### What you have to do
Please report each line of the data below that contains "Response".

### Information supplied
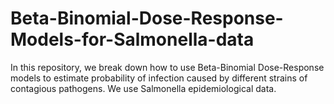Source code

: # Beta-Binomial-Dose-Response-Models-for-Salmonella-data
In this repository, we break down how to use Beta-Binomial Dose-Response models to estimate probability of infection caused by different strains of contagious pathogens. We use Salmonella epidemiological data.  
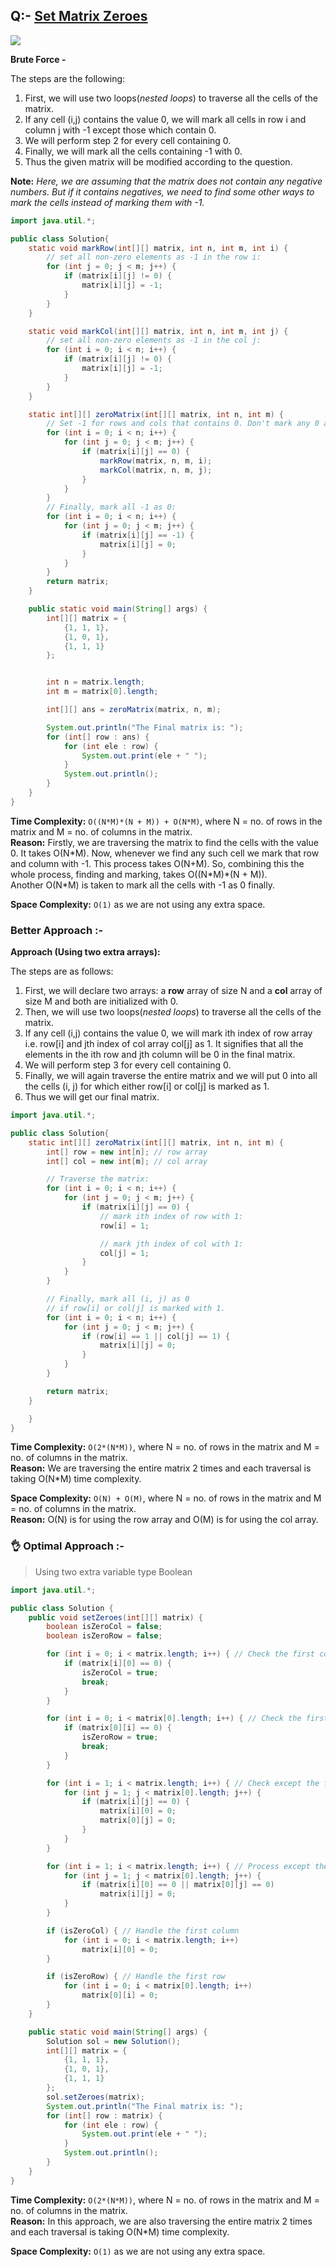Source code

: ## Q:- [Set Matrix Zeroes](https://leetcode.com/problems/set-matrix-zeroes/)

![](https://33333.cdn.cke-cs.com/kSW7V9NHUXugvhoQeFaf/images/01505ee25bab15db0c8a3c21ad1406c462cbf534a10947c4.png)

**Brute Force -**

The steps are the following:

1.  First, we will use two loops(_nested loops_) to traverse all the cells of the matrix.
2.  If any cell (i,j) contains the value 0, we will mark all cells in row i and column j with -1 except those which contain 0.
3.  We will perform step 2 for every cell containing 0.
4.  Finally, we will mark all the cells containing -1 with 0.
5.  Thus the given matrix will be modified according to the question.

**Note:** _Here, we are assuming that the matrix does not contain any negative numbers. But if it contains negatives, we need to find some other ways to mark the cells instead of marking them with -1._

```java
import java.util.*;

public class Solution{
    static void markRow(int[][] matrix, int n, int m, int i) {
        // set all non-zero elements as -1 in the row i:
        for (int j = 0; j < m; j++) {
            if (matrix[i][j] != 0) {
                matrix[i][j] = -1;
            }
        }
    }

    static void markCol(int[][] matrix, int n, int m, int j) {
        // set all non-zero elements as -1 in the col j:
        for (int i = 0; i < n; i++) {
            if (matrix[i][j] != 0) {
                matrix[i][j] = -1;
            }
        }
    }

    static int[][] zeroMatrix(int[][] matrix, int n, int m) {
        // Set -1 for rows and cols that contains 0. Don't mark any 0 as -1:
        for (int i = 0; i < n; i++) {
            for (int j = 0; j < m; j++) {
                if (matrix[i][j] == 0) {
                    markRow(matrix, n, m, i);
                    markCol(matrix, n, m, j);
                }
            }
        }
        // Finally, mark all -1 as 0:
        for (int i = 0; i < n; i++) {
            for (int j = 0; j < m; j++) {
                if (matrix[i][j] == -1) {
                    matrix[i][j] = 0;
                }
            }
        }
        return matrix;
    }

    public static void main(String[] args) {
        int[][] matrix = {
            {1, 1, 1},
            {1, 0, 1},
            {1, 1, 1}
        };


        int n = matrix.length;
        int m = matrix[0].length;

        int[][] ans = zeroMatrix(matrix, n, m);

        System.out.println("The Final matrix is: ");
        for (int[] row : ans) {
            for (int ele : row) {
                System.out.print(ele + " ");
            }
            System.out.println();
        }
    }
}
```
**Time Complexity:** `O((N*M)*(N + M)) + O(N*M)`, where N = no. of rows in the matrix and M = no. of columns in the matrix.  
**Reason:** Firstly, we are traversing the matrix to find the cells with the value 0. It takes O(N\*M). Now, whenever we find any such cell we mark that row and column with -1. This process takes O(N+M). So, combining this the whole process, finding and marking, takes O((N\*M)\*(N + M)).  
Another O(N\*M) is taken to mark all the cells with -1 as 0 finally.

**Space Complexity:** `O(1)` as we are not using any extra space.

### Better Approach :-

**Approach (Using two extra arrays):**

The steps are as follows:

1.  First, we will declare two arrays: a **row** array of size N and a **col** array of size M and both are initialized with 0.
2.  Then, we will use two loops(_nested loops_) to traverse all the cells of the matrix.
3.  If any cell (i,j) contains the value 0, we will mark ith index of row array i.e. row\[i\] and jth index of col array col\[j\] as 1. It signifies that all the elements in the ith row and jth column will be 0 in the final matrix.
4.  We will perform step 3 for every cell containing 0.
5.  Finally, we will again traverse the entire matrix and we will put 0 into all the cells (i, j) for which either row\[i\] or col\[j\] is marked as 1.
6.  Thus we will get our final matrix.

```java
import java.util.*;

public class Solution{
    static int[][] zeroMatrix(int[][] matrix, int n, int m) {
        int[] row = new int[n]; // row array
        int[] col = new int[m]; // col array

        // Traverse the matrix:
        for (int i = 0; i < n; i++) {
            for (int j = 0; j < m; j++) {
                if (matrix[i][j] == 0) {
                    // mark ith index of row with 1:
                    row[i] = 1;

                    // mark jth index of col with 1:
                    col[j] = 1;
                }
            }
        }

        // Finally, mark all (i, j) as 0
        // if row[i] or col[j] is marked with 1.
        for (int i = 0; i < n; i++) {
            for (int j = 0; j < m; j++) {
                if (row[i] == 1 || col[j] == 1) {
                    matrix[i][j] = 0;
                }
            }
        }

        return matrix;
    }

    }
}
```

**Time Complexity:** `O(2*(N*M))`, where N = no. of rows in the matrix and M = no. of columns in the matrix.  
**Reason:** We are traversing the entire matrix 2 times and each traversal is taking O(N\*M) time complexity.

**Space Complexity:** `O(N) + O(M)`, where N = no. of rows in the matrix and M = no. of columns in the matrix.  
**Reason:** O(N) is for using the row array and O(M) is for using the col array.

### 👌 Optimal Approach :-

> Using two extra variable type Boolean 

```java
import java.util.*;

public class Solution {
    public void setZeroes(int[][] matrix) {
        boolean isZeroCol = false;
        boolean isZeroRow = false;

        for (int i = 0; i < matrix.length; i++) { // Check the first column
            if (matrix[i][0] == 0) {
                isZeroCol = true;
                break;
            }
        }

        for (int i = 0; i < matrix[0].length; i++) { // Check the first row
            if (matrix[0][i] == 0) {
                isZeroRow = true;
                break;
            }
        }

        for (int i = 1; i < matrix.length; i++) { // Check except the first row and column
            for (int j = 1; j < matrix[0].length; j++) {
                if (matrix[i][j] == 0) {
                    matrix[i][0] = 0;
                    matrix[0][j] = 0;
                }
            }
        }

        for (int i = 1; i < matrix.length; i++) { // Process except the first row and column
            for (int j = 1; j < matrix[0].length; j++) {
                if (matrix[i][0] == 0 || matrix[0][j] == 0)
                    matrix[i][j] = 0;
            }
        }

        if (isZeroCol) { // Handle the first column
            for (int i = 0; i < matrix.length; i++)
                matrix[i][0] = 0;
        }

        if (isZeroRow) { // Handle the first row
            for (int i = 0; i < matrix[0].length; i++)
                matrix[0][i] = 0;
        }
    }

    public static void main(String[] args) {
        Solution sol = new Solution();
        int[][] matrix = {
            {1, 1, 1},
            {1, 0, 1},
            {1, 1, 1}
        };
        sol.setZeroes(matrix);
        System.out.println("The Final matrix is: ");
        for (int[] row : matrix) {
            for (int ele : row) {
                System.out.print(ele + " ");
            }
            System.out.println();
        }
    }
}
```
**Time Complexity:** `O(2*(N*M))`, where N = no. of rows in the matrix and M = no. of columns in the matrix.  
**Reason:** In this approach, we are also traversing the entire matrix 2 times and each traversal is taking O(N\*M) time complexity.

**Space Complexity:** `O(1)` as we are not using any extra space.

### Answer space
: # Beta-Binomial-Dose-Response-Models-for-Salmonella-data
In this repository, we break down how to use Beta-Binomial Dose-Response models to estimate probability of infection caused by different strains of contagious pathogens. We use Salmonella epidemiological data.  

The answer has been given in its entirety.